Ich schaute hoch und sah direkt in diese eindringlichen, bohrenden Augen. Er musste es von Anfang gewusst haben.

„Der Turm… sie war so gerne dort, als wir hierher gezogen sind… und dort musste ich sie vergraben… Bitte… ich wollte nicht, dass das passiert… doch ich war jeden Tag bei ihr. Ich stehe ihr im Tod bei, so wie ich es in ihrem Leben nie tat. Bitte, Herr, lasst mich noch einmal zu ihrem Grab und mich von ihr verabschieden. Ich will sie nur noch einmal sehen…“

„Du wirst nicht mehr zu ihrem Grab gehen.“ Albert sprach nun sehr ruhig, ich jedoch heulte los und flehte.

„Du hast kein Mitleid verdient… ich sollte dich hier und jetzt ausweiden.“ Ich brach zusammen und schluchzte. Es war klar, dies war das Ende. Anders hatte ich es auch nicht verdient, doch da es nun so weit war, wollte ich nichts anderes als raus aus dieser Hütte.

„Doch das werde ich nicht tun. Ich habe kein Recht auf Rache an dir, wie widerlich du auch sein magst.“ Voller Überraschung schaute ich auf. Er schloss den Lederriemen um seine Axt und drehte sich Richtung Tür. Das erste Mal, seit er hereinkam, schöpfte ich wieder Hoffnung.

Albert machte gerade einen Schritt heraus, da sagte er: „Aber Rune schon.“, und verließ die Hütte.

Ich sah seine Figur in der Dunkelheit verschwinden und auch seine Schritte wurden leiser.

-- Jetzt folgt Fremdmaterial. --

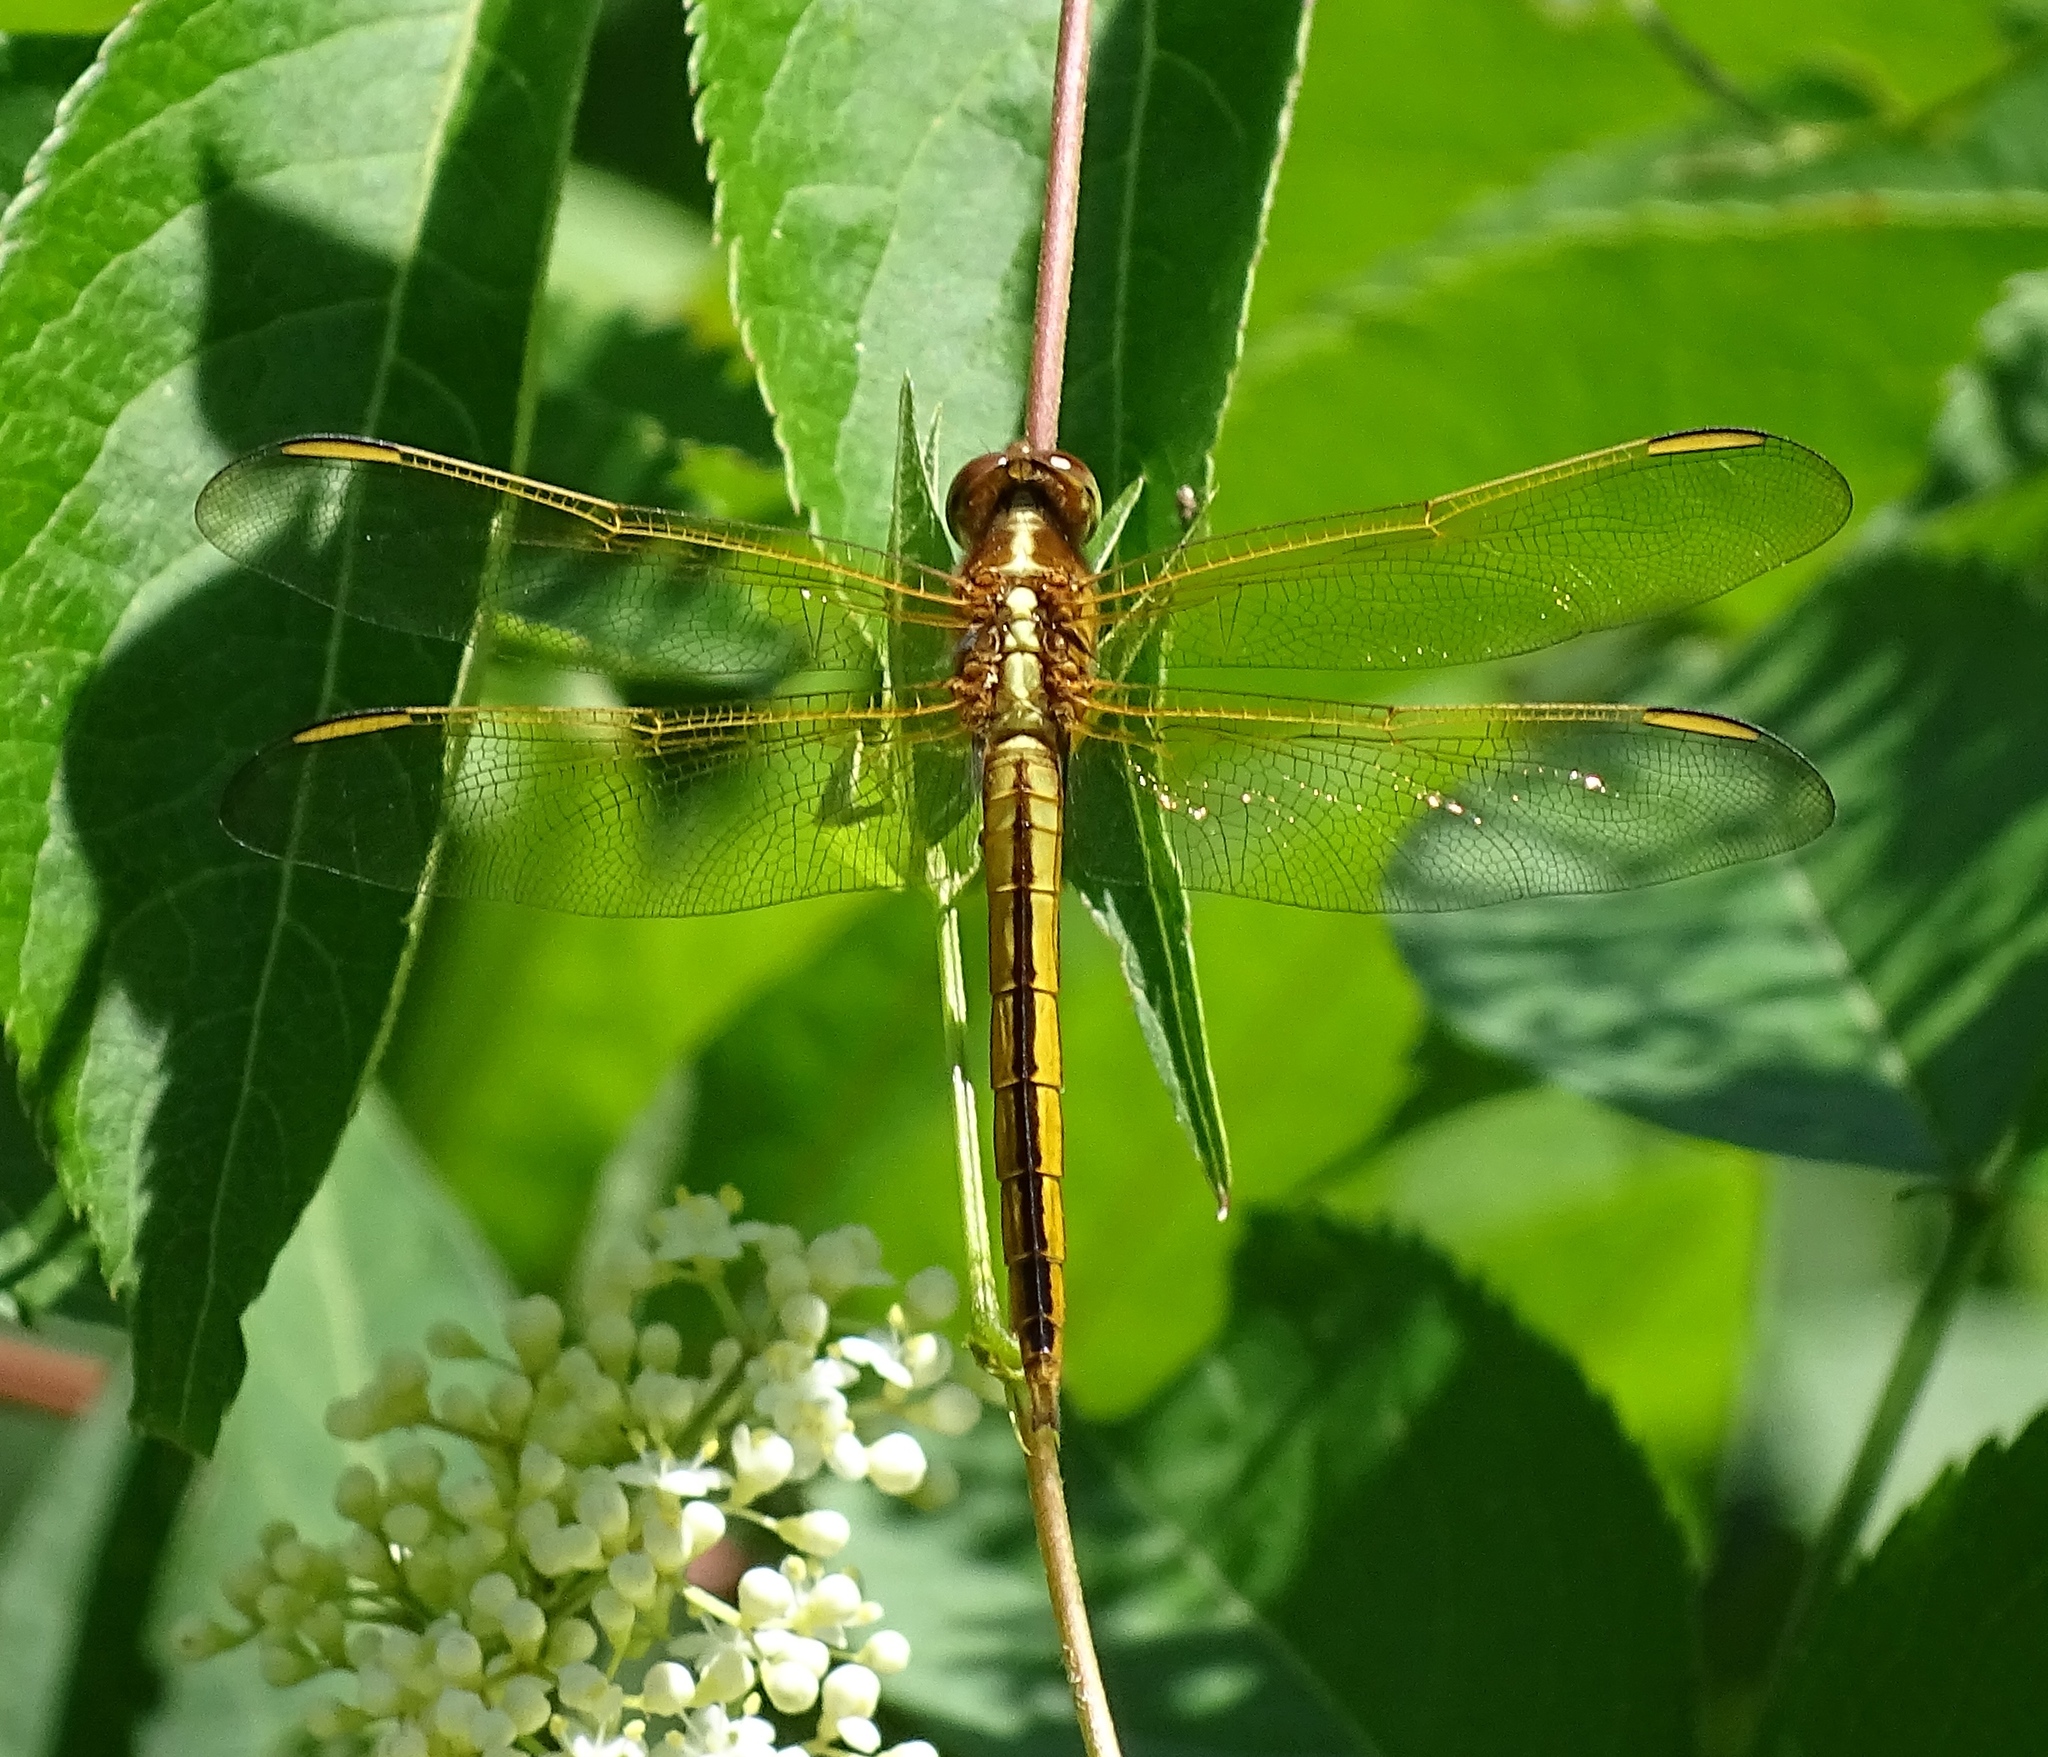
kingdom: Animalia
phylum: Arthropoda
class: Insecta
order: Odonata
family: Libellulidae
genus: Libellula
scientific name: Libellula needhami
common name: Needham's skimmer
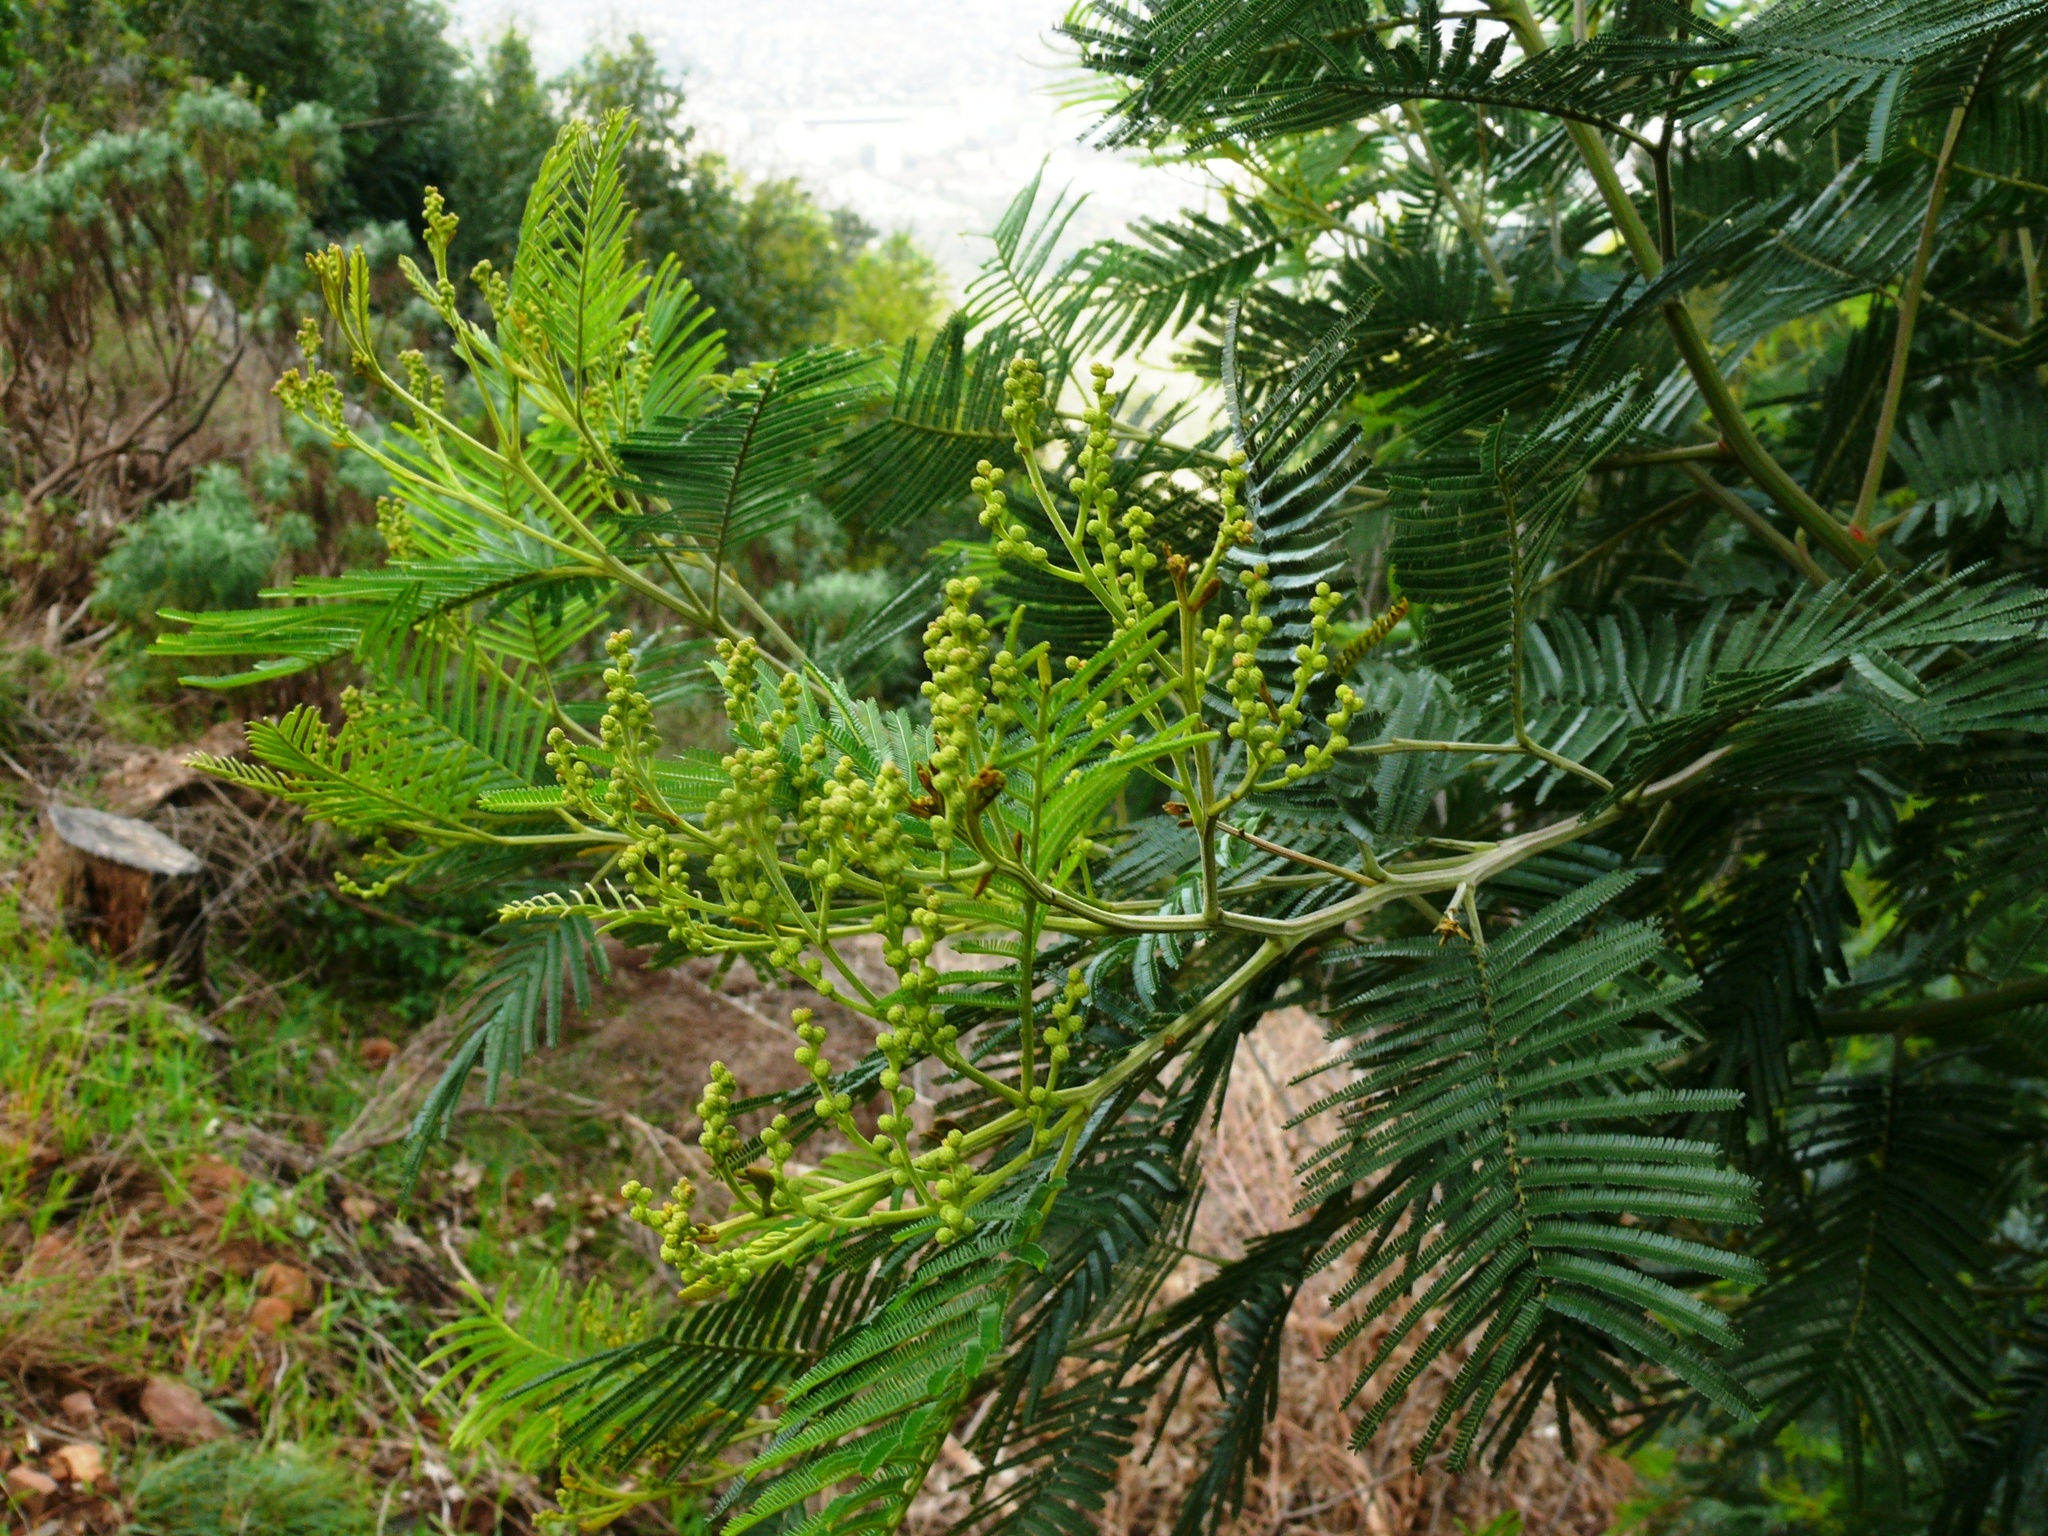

War das ein Trick? Kam er mit dem Scharfrichter wieder? Verwirrt ging ich zur Tür. Es war wirklich keine Spur mehr von ihm zu sehen.

Hektisch drehte ich mich um und erschrak auf der Stelle. Der Schädel, der gerade noch auf dem Boden lag, hing in der Luft, gestützt von Wurzeln. Auf einmal wanden sich Äste aus dem Schädel und hinter mir aus dem Wald erklang das Lied unzähliger Raben. Die Bestie erhob sich und kam langsam auf mich zu.